By Molly Freeman
Recently, some friends of mine took me on an unofficial bar crawl–which is to say that we went to all the bars around their Brooklyn neighborhood that we hadn’t been to before. Generally I stick to wine or whiskey when I go out for drinks with friends, but in the spirit of trying new things I decided I’d taste different kinds of hard cider on the bar crawl, specifically a different type or brand at each location.
Photo by Molly Freeman.
The first bar we went to was the entirely-outdoor Nowadays in Ridgewood, Queens, where I tried a can of Downeast’s Original Blend. Since this was the first cider of the night, I didn’t have much to compare it to (I’d only had cider once or twice before), but my friends said it was the perfect blend of smooth and bubbly–which I have since found to be true.

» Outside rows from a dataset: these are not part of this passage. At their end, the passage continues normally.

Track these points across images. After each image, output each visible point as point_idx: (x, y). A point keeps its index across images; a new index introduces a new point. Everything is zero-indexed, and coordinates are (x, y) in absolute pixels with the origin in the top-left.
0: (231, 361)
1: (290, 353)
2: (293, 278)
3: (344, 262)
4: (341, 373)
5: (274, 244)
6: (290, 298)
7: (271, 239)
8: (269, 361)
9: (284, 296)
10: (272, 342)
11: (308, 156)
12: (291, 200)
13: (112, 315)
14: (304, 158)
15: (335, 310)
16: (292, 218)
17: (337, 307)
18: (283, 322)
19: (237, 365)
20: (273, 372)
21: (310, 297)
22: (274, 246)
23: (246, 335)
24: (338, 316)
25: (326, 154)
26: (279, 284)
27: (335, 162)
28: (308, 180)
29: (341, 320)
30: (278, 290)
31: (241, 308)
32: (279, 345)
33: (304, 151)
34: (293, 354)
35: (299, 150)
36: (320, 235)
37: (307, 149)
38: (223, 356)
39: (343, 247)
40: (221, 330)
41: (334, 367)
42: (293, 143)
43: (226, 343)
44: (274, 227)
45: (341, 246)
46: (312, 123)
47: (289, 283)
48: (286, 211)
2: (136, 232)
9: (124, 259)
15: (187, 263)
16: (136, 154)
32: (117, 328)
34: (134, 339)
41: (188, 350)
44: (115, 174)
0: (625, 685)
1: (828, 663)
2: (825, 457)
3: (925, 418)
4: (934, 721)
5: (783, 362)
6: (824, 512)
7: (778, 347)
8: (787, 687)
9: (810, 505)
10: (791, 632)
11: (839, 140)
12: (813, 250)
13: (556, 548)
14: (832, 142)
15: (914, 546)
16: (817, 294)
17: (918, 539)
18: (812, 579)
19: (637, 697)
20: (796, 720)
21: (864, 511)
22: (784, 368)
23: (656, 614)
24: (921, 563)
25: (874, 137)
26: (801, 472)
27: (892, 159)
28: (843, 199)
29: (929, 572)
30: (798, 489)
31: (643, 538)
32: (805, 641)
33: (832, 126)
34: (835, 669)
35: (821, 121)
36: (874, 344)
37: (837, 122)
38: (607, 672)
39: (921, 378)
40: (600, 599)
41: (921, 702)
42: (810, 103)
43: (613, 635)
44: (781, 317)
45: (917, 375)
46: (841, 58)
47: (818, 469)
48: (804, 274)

At the second bar, Onderdonk & Sons, I went for a Crispin Browns Lane, which is much dryer than typical hard ciders. Although it may be a classic English cider, this was my least favorite of the night. With my tendency to dislike dry wines and prefer the sweet kinds, my reaction shouldn’t surprise me. However, it was enjoyable enough and could surely be a staple for those that like dry ciders.
For the third bar, we ventured to JUNE, which sits under a 99 cent store sign in Bushwick, Brooklyn. Here, I tried a Magners Irish Cider, which came highly recommended by my friends. It’s my understanding that Magners is pretty standard for cider drinkers and widely available like Woodchuck. As a sweeter staple, Magners is good.
Next, my friends and I ventured to the tongue-and-cheek dive bar Boobie Trap, also in Bushwick, where I tried a Harpoon Craft Cider. Again, there seemed to be nothing too special about Harpoon, although it was a bit on the bubbly side for my taste. This cider was far out-shined by the gaudy decorations of Boobie Trap.
Our last stop in our unofficial bar crawl was at my friends’ neighborhood favorite, Old Stanley’s. This bar didn’t have anything exciting in the way of cider, so I ordered a Magners Pear, which I enjoyed so much more than their original cider. The pear was just subtle enough to make this drink stand out from all the other ciders I had tried and I would certainly order it again (and again).
All in all, I’ve found that I really enjoy hard cider and now I have plenty of information about which kinds of ciders I prefer (sweet, but not too bubbly). And, if I had to pick a favorite from that night, I’d easily say: Downeast. I’ve even had their cider again on two occasions since the night of the unofficial bar crawl.